━━ Material supplied

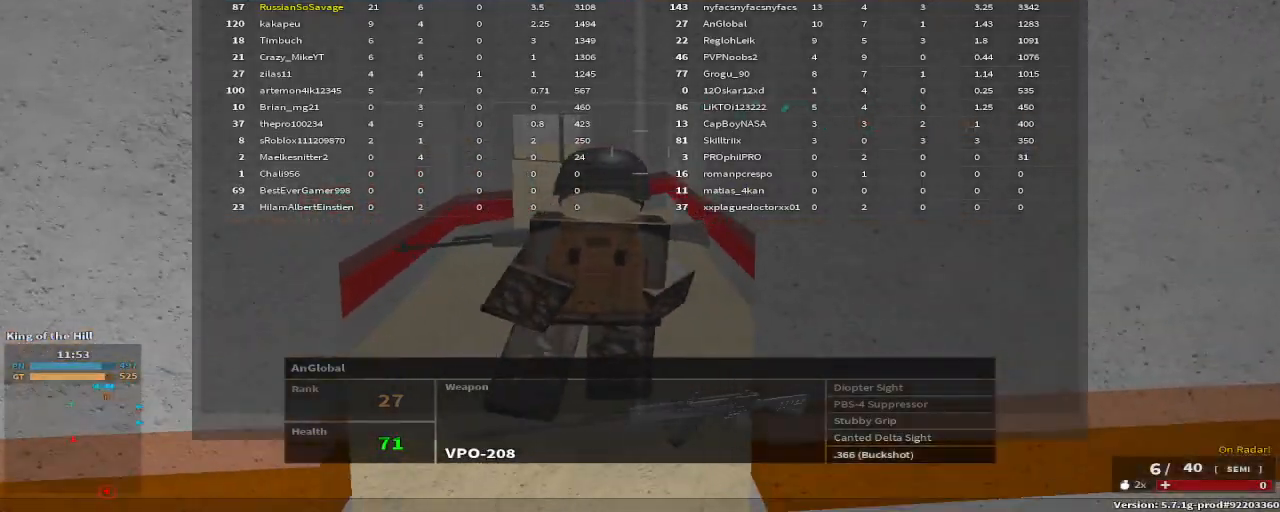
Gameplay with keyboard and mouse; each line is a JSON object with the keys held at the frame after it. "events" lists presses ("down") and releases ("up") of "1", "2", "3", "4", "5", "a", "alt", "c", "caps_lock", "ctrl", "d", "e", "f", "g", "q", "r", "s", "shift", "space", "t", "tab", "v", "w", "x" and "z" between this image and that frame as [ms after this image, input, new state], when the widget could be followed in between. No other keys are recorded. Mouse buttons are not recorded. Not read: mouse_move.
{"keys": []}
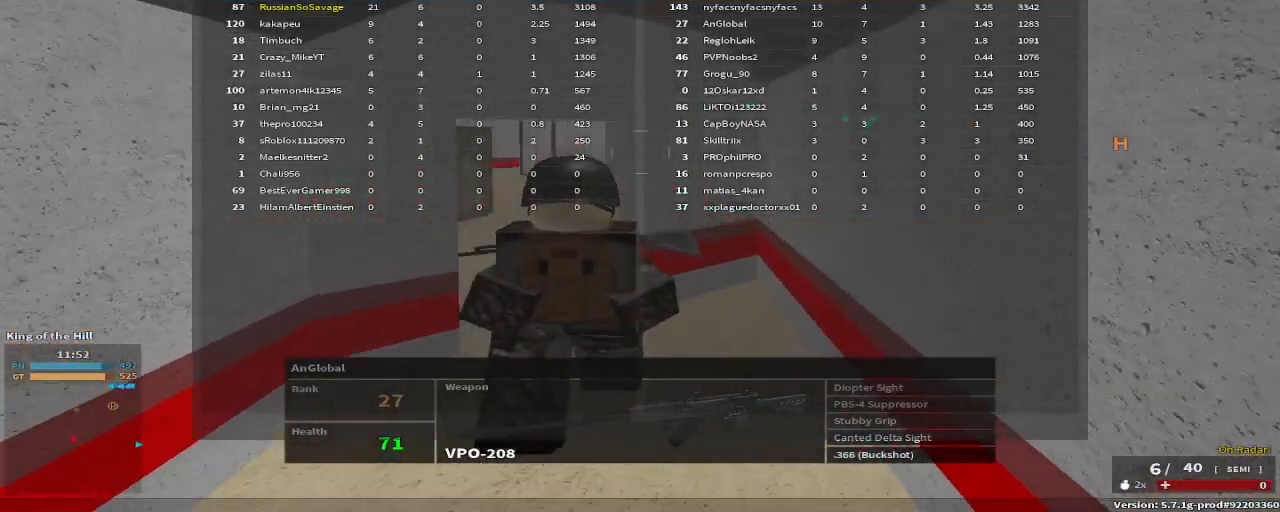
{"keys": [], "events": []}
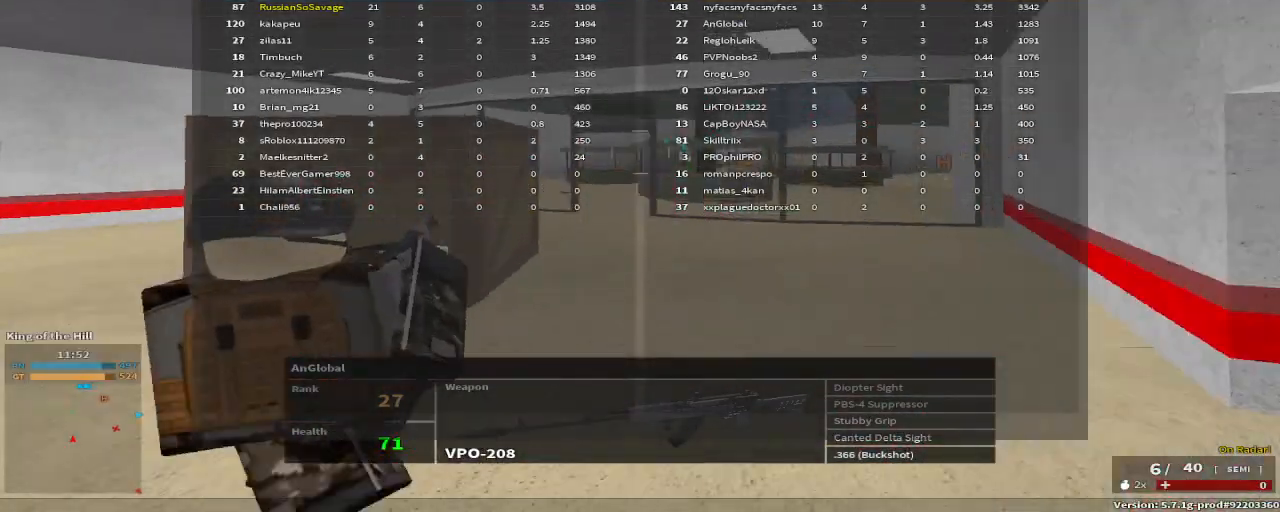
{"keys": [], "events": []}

━━━━
━━ Material supplied

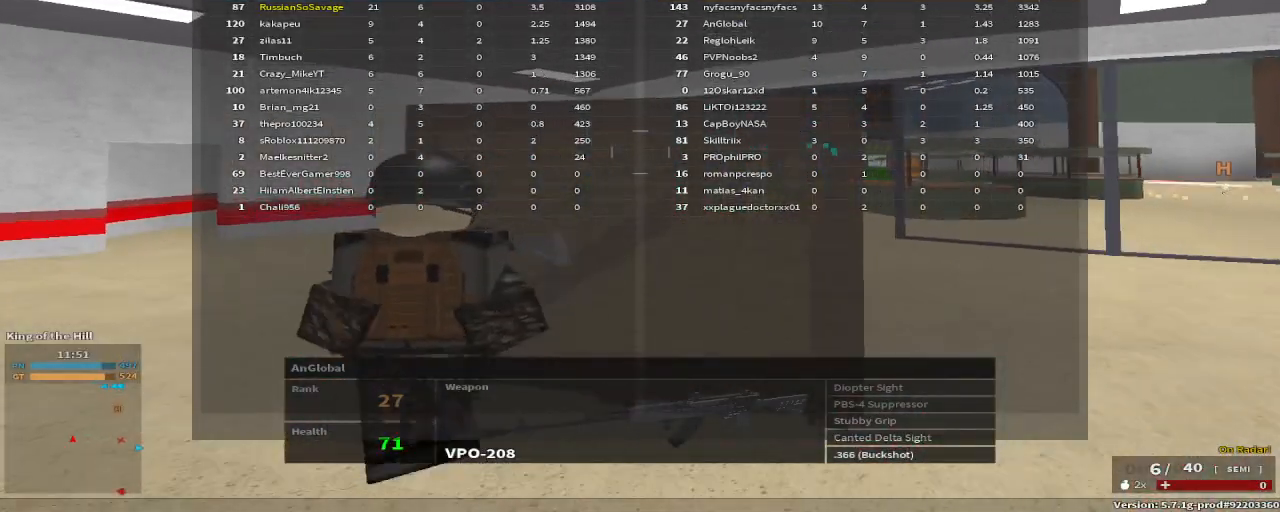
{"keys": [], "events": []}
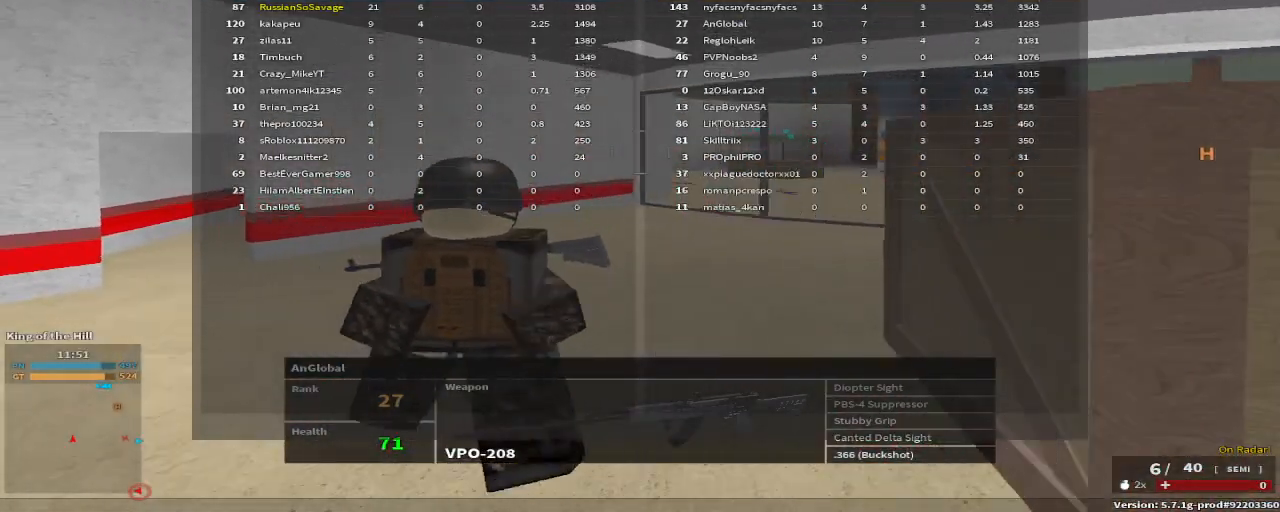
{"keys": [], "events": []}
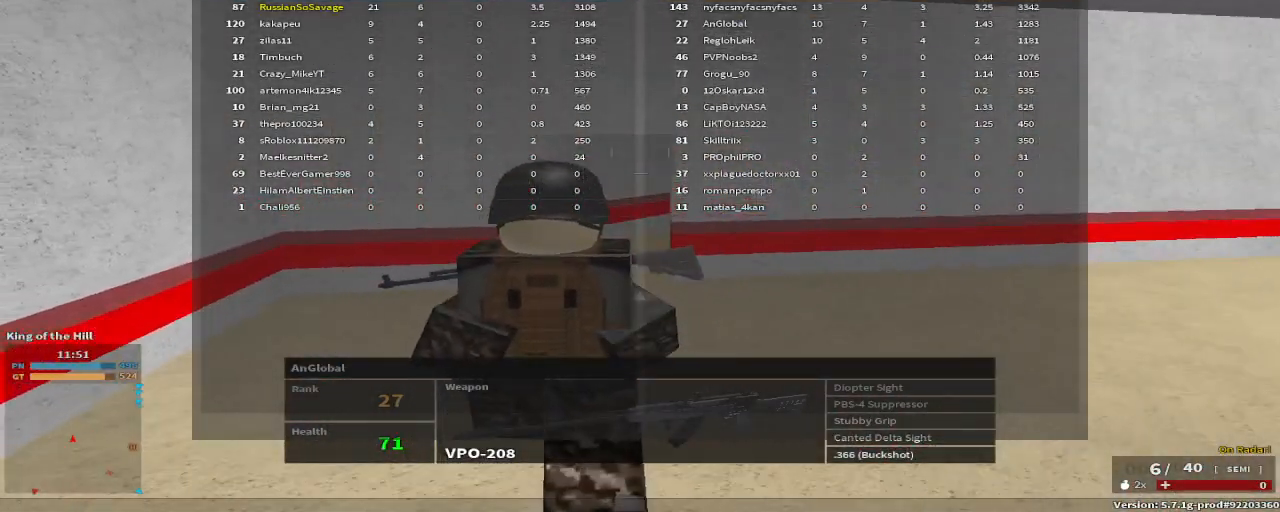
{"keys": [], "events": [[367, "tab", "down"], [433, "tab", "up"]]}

━━━━
━━ Material supplied

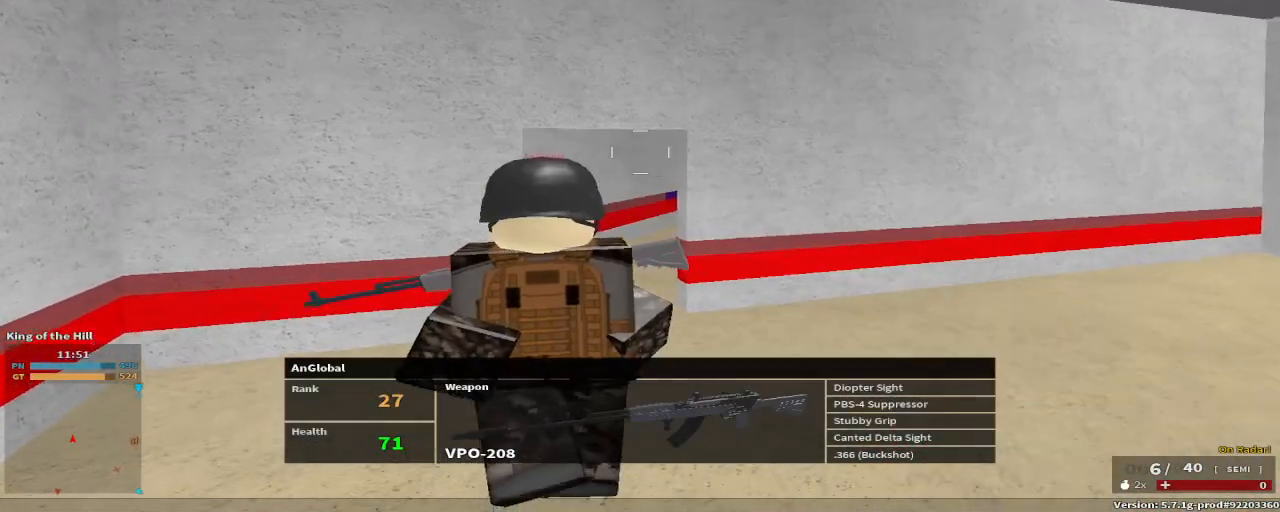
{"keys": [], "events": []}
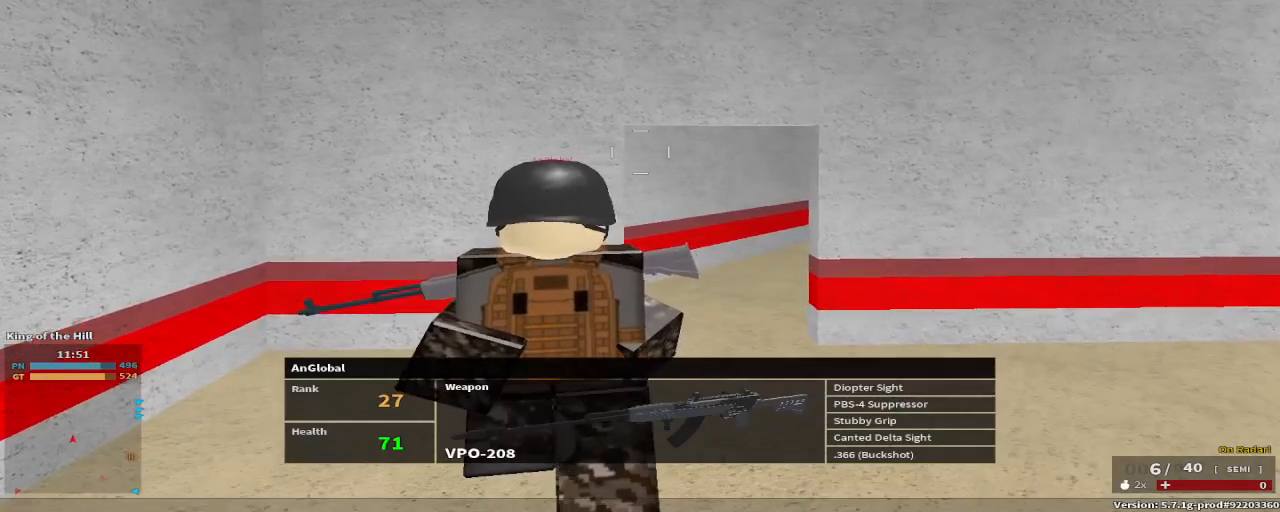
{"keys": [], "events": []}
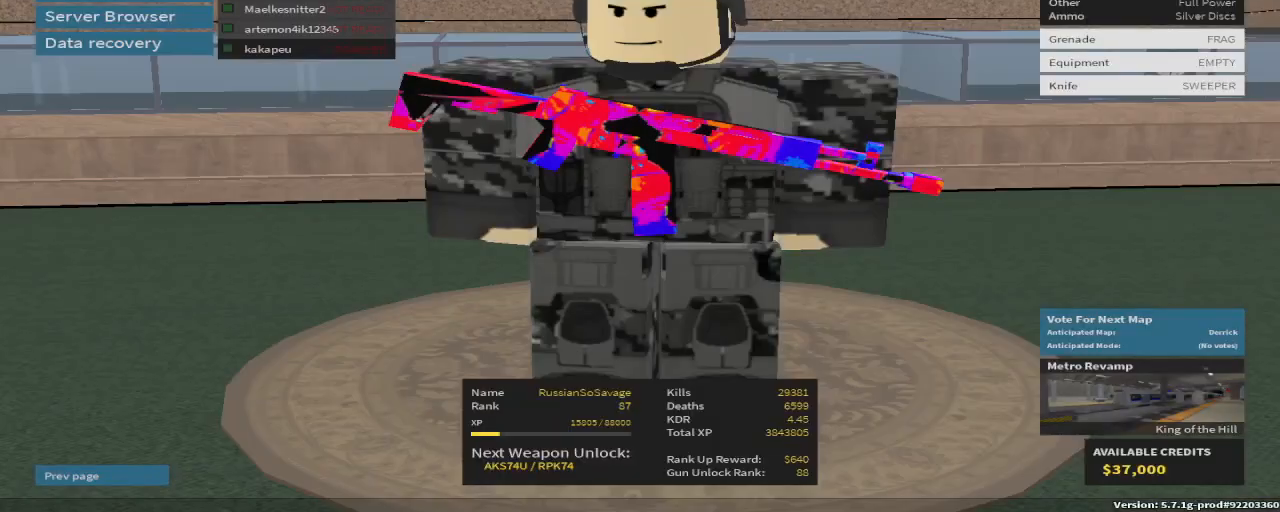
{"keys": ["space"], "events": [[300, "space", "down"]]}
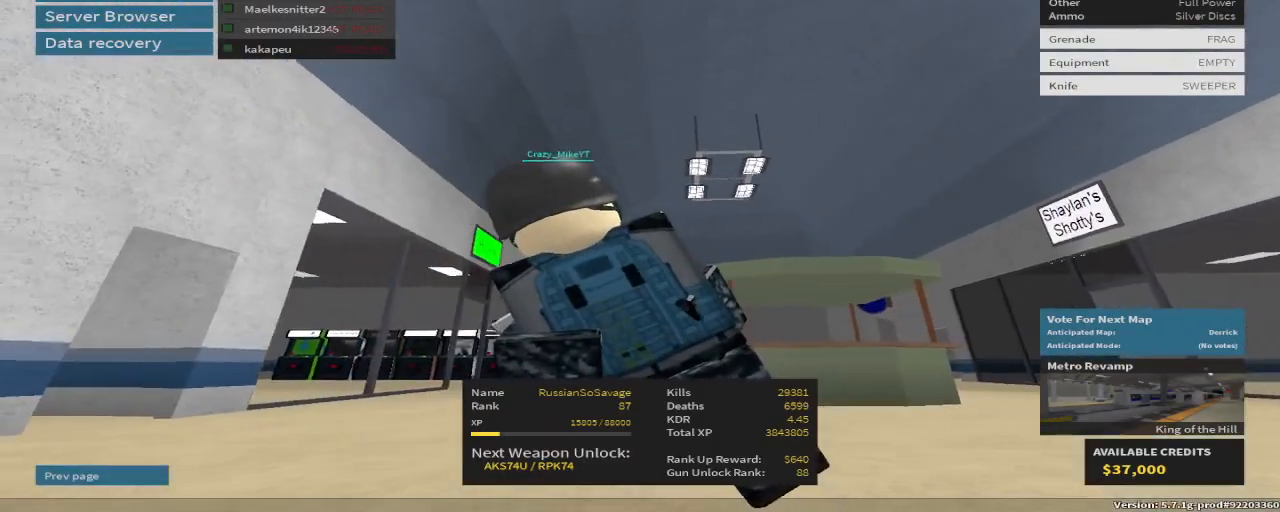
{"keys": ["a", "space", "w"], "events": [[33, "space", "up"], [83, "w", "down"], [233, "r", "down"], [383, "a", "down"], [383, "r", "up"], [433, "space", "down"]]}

━━━━

__Aim of the task__. Wherever the string "down" occurs in the records, copy the line it is in.

__The answer__.
Gameplay with keyboard and mouse; each line is a JSON object with the keys held at the frame after it. "events" lists presses ("down") and releases ("up") of "1", "2", "3", "4", "5", "a", "alt", "c", "caps_lock", "ctrl", "d", "e", "f", "g", "q", "r", "s", "shift", "space", "t", "tab", "v", "w", "x" and "z" between this image and that frame as [ms after this image, input, new state], when the widget could be followed in between. No other keys are recorded. Mouse buttons are not recorded. Not read: mouse_move.
{"keys": [], "events": [[367, "tab", "down"], [433, "tab", "up"]]}
{"keys": ["space"], "events": [[300, "space", "down"]]}
{"keys": ["a", "space", "w"], "events": [[33, "space", "up"], [83, "w", "down"], [233, "r", "down"], [383, "a", "down"], [383, "r", "up"], [433, "space", "down"]]}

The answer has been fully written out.